Mustela desenvainó la espada.
—Se ve que no era mi hora —dijo Publio Sextio—. O si lo prefieres, solo los muertos no retornan y yo no lo estoy, como puedes comprobar. Te quedaste muy tranquilo al ver que estaba fuera de combate y así te he engañado.
Mustela se lanzó hacia delante, pero Publio Sextio estaba preparado. Paró el ataque con la espada corta y con un tremendo mandoble le hizo volar la espada de la mano. Luego le golpeó con el báculo en pleno pecho. Mustela se desplomó al suelo.

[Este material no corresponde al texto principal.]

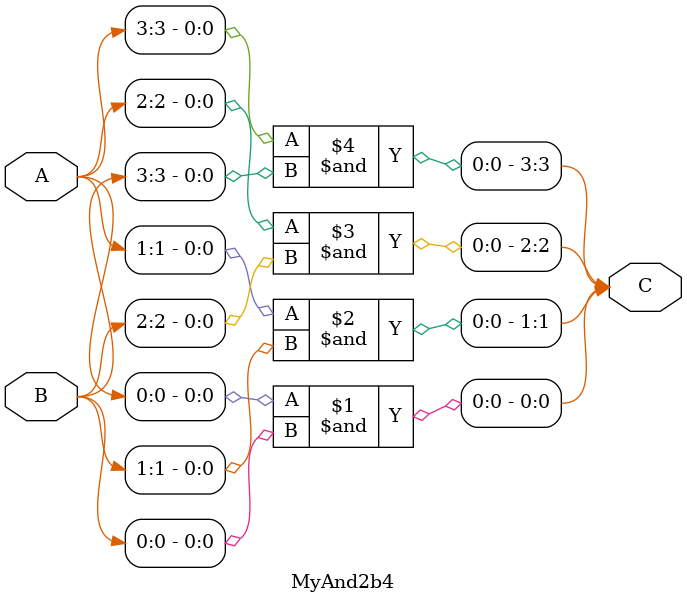
<source format=v>
module MyAnd2b4(
    input wire [3:0] A,
    input wire [3:0] B,
    output wire [3:0] C
);

    assign C[0] = A[0] & B[0];
    assign C[1] = A[1] & B[1];
    assign C[2] = A[2] & B[2];
    assign C[3] = A[3] & B[3];

endmodule

</source>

Publio Sextio lo recogió del suelo y lo acomodó en la única silla disponible. Colocado contra el respaldo parecía un muñeco desarticulado.
—Para empezar, me dirás qué has transmitido —le espetó.
—Olvídate de ello.
Publio le propinó un puñetazo seco y duro como una piedra en pleno rostro. Mustela mugió de dolor:
—Me matarías igualmente.
—Te equivocas. Si hablas, te doy mi palabra de que no derramaré tu sangre.
Mustela, ya dolorido por las heridas del largo viaje, estaba destruido física y moralmente.
—Dicen que Publio Sextio mantiene siempre su palabra —consiguió expresar.
—Así es, en nombre de los dioses —respondió al instante Publio Sextio—. ¿Entonces? —insistió levantando de nuevo el báculo.
—He hecho señales para que se intercepte a otros dos speculatores en la vía Flaminia y en la Cassia.
—Comprendo —respondió Publio pasando el báculo con indiferencia a la espalda—. ¿Nada más?
—Nada más, lo juro. Estoy acabado, no puedo más. Ahora déjame en paz.
Publio le cogió la cabeza y se la torció con un golpe seco rompiéndole el cuello.
—Aquí tienes —dijo—. Ahora estás en paz y yo he mantenido mi palabra.
Bajó al patio, montó a caballo y partió a la carrera.